Enabling high availability
In order to enable high availability, the user should take the following two steps:
- set environment variable
MR3_SHARED_SESSION_ID
- configure HiveServer2 by updating
hive-site.xml
First the user should set environment variable MR3_SHARED_SESSION_ID
to a unique string before starting HiveServer2 instances.
For example, a random UUID such as 2fc302f0-a29e-46e4-a30e-17947421690f
(obtained by executing cat /proc/sys/kernel/random/uuid
) is okay to use.
The environment variable (whose value internally serves as the MR3 session ID in HiveServer2) can be set to any string,
but should remain the same across all HiveServer2 instances (so that they share the same staging path on HDFS).

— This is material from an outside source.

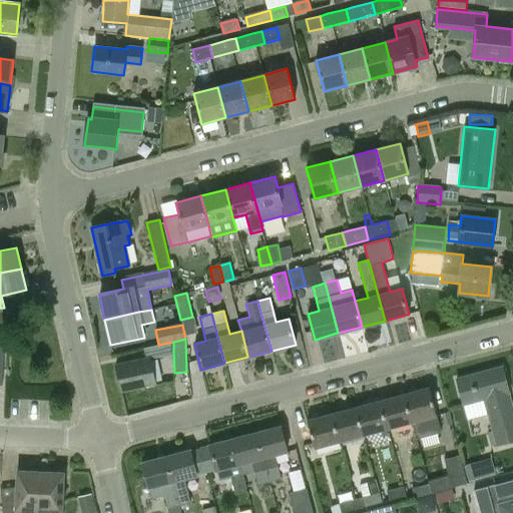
[(155,384),(149,360),(157,358),(155,345),(147,347),(149,358),(115,365),(121,392),(155,384)]
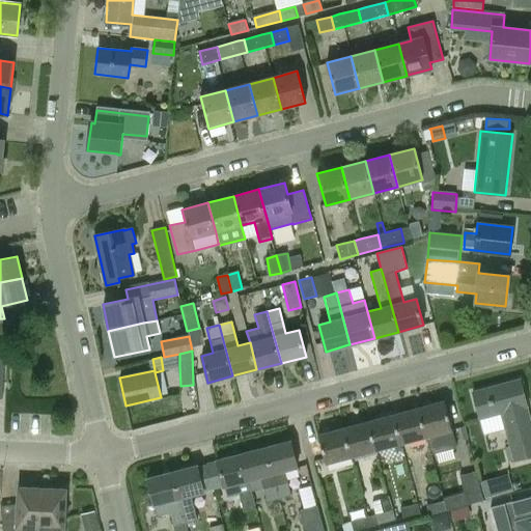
[(511,382),(510,378),(501,381),(502,385),(472,393),(479,419),(501,413),(514,462),(530,456),(530,427),(525,407),(528,407),(521,380),(511,382)]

Next the user should configure HiveServer2 by updating hive-site.xml
.
The following table shows those configuration keys relevant to high availability of Hive on MR3.
In particular, setting hive.server2.active.passive.ha.enable
to true enables high availability and allows all HiveServer2 instances to share a common MR3 DAGAppMaster.
Note that high availability requires service discovery by ZooKeeper as well (specified by hive.server2.support.dynamic.service.discovery
) so that all HiveServer2 instances are registered to ZooKeeper.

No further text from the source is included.